I looked but I don't have any of the Boston specs prior to the Pro .4LF's. I know they stopped making those .0LF's in '93 though so check on the condition of the foam surround if it's original.


----------



## ChrisB (Jul 3, 2008)

This is all Bass Box Pro has:
Company: Boston Acoustics
Model: 10.0LF
Available = No
Last update: 23-Oct-1997
Type: Standard one-way driver
Shape: Round
Piston Type: Cone
Fs = 37 Hz
Vas = 2.8 cu.ft
Z = 4 ohms
Pe = 250 watts
Qts = 0.44
2.83-V SPL = 92 dB
Acoustic data: Not present


----------



## depunz (Mar 15, 2011)

Actually the more I think about it, I believe they are 10.4's so if you have that info it would be great. Boston has the manuals back to the 10.5's on the website. I called their tech line and they gave me some info which I thought was strange. They recommended a smaller ported box than sealed? I always thought it was the other way around. Anyway, thanks for the replies.


----------



## Carbon_Dave (Nov 7, 2010)

I just purchased a set of 10.4LF subs. Included was the original owners manual.

Here are the specs.

Peak power: 500 watts 

Continuous power: 250 watts 

Sensitivity: 98 1w/.5m (interesting this measurement is at .5m)

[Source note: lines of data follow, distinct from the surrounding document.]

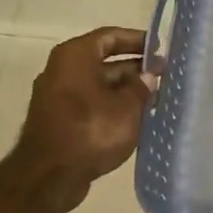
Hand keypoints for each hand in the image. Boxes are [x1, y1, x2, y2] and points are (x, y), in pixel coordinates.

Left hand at [11, 27, 151, 212]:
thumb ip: (141, 87)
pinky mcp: (58, 119)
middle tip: (163, 76)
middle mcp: (62, 70)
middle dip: (134, 68)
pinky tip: (134, 119)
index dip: (137, 40)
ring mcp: (57, 96)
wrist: (49, 176)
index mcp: (75, 56)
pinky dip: (111, 106)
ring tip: (154, 98)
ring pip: (97, 85)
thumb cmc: (91, 131)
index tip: (160, 48)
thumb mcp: (127, 107)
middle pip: (103, 60)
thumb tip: (148, 77)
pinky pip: (90, 103)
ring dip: (124, 90)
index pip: (110, 36)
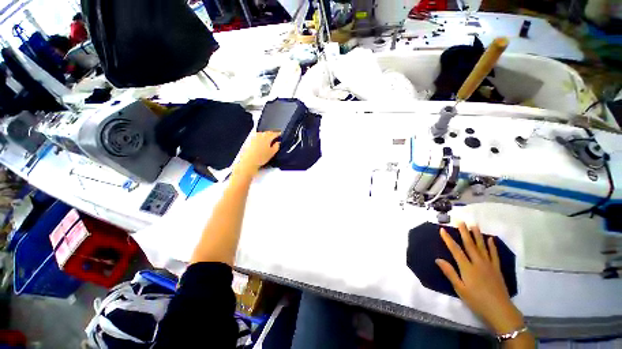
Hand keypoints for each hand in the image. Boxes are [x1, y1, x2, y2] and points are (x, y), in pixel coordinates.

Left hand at [236, 131, 280, 176]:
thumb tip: (278, 142)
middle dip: (272, 134)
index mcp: (267, 137)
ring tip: (268, 138)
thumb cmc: (261, 158)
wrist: (248, 161)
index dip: (278, 133)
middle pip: (267, 132)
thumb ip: (276, 146)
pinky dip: (260, 137)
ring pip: (261, 133)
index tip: (280, 134)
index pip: (274, 133)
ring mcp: (254, 137)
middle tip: (275, 136)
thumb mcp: (272, 153)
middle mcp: (260, 135)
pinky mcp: (249, 140)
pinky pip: (256, 136)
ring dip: (265, 135)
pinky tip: (260, 141)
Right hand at [436, 222, 524, 333]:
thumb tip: (438, 259)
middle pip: (469, 244)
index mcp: (467, 268)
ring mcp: (489, 265)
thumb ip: (450, 273)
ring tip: (474, 225)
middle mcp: (478, 263)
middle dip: (464, 232)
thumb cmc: (477, 301)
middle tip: (460, 221)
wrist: (500, 310)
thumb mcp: (460, 289)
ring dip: (477, 235)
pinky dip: (492, 246)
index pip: (455, 250)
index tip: (442, 229)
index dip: (448, 239)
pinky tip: (490, 239)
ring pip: (482, 247)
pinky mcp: (497, 269)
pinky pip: (494, 255)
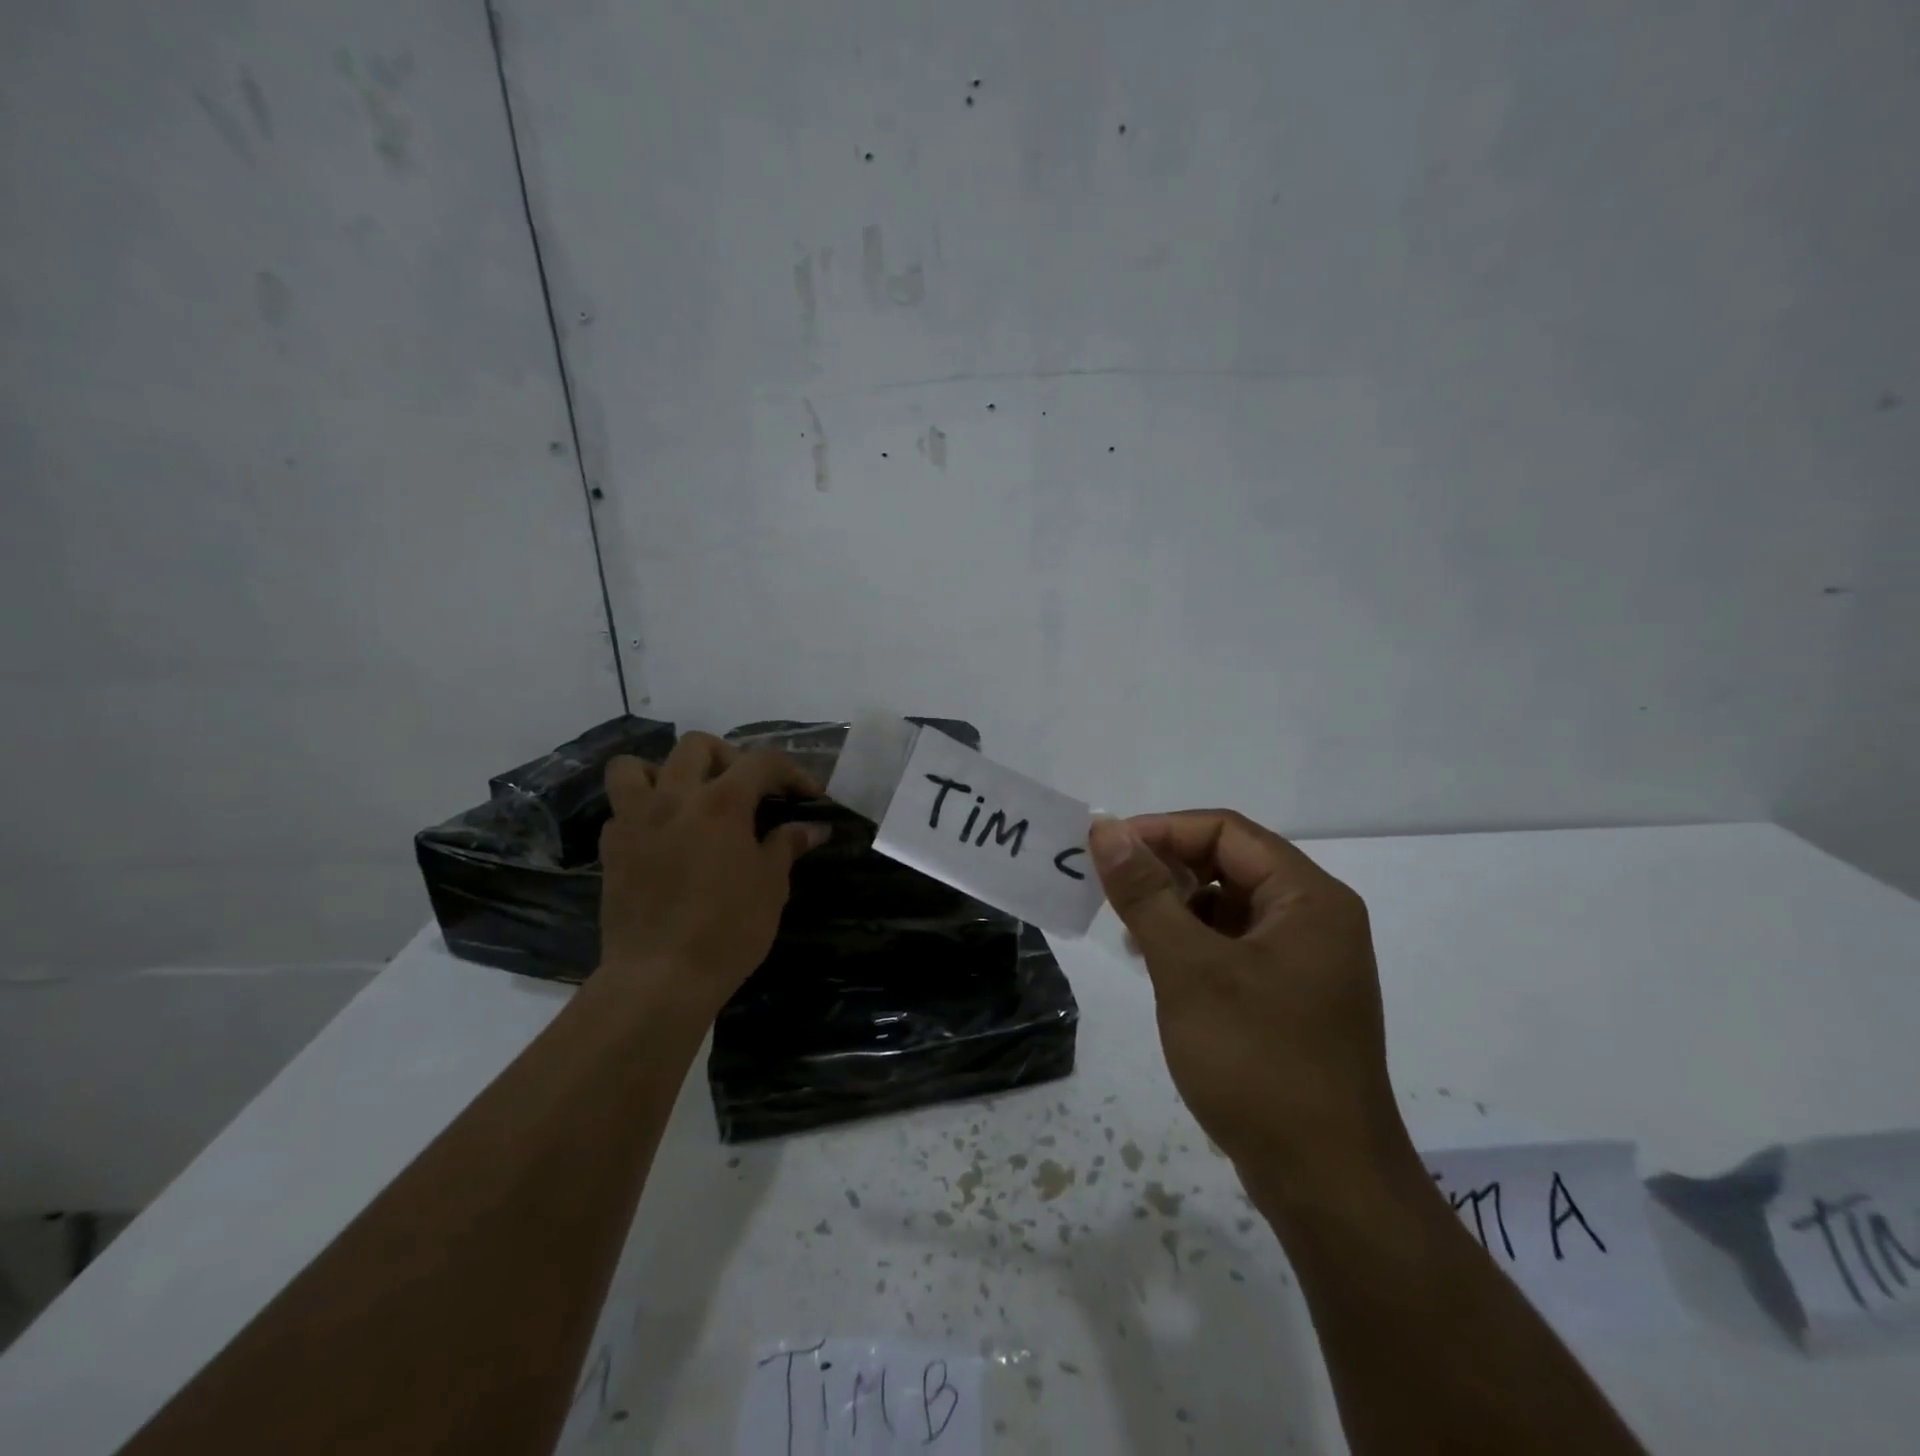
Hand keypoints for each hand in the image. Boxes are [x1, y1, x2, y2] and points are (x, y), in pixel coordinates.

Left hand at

Impedance: 4 ohms (8 ohms for 10.8LF)

Resonant frequency: (Fs) 34Hz

Total Q (Qts) .33 (.38 for 10.8LF)

Xmax: 7.5 mm

Vas: 2.8 cu.ft.

Cone are (Sd) 56 sq. in.

Here are the box recommendations:

10.4LF sealed .7 to 1.4 cu. ft. (1.4 being optimum) 3db down point 20Hz

10.8LF sealed .7 to 2.0 cu. ft. (2.0 being optimum) 3db down point 20Hz

10.4LF vented 1.0 cu. ft. 3" dia port 6 1/2" long 3db down point 20Hz

10.8LF vented 2.0 cu. ft. 3" dia port 2 1/2" long 3db down point 20Hz

They also recommended a separate chamber for each woofer.

Hope this helps. I know I have been searching for the same info.


----------



## depunz (Mar 15, 2011)

Thanks for the info. I've got a temporary box built right now with a Soundstream SS-8 in it. It's not bad but I think that 10 would stomp on it. The box is about so it should be close. Thanks again. If you have the room those sound great in a 1.5 cu ft ported box.


----------